Hints on LLIR operations are derived from origin FX nodes on demand via a
getter method (get_op_hints).
Named tensor dimensions are specified only on input tensors. To use these
names for optimization throughout the PyTorch graph, they must be propagated
to intermediate tensors produced by operations. This requires propagating
dimension name metadata through the Inductor intermediate representation.
This is implemented by the propagate_named_dims pass.
In most cases, tracking dimension names through operations is straightforward. The primary complexity comes from handling views, particularly views that split or combine dimensions, as shown in Example 2.
The current implementation assumes that when a view splits a dimension, the
input tensor’s corresponding dimension already contains the necessary number
of dimension names with compatible sizes (for example, ["M", "K"] in
Example 2). Named dimensions are propagated through intermediate tensors
and aligned to tensor dimensions using stride-based analysis, ensuring
correctness under view transformations.
More automated dimension naming is planned. In the current implementation, if an input dimension is unnamed, or if a view transformation is inconsistent with the user-provided dimension names, a warning is emitted and propagation continues with partial or inferred information.
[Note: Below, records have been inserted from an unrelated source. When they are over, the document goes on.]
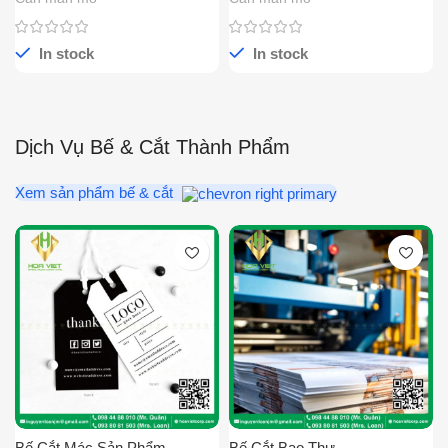
In stock
In stock
Dịch Vụ Bế & Cắt Thành Phẩm
Xem sản phẩm bế & cắt
Bế Cắt Mác Sản Phẩm
Bế Cắt Bao Thư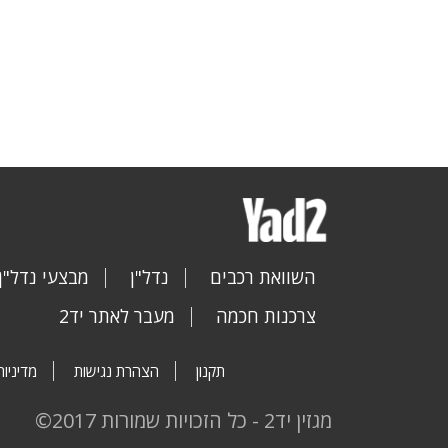
השוואת רכבים
נדל"ן
מבצעי נדל"ן
צרכנות חכמה
מעבר לאתר יד2
תקנון
הצהרת נגישות
מדיניות
מגזין יד2 - כל הזכויות שמורות 2017©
The pass runs in CustomPreSchedulingPasses, after tensor layouts have been
finalized and before work-division and scratchpad planning consume the
resulting iteration spaces. The slot is rigid: layouts must be settled
before tiling decisions can refer to them, and work-division must see the
post-tiling iteration space.
WSR-specific stages (highlighted) sit between Inductor lowering and work-division/scratchpad planning. AOT pre/post passes preserve hint metadata across retracing.
Transformation
The annotated IR is transformed into a tiled loop nest by the
coarse-tiling pass. Each contiguous run of operations sharing the same
tiling decision is rewritten with reduced per-iteration ranges, wrapped in a
counted loop, and emitted as nested LoopSpec structures that the SuperDSC
codegen lowers to hardware MLIR (scf.for + affine.apply +
sdsc_execute).
The reduction in working set is what makes intermediates fit in LX scratchpad: an intermediate buffer that is produced and consumed inside the same loop iteration never needs an HBM allocation.
For y = a + b; z = y * c: without WSR, the intermediate y is full-size
and spills to HBM. With WSR, each tile of y lives in LX scratchpad for the
duration of one iteration and is consumed immediately by the next op.
The full mechanics — how loop identity is carried through Inductor’s
flat-list pipeline, how the loop perimeter prevents cross-group fusion, how
buffers crossing the loop boundary are classified — are documented in
coarse_tiling_loops.md. The design rationale
for those mechanics is in RFC #16: Coarse
Tiling.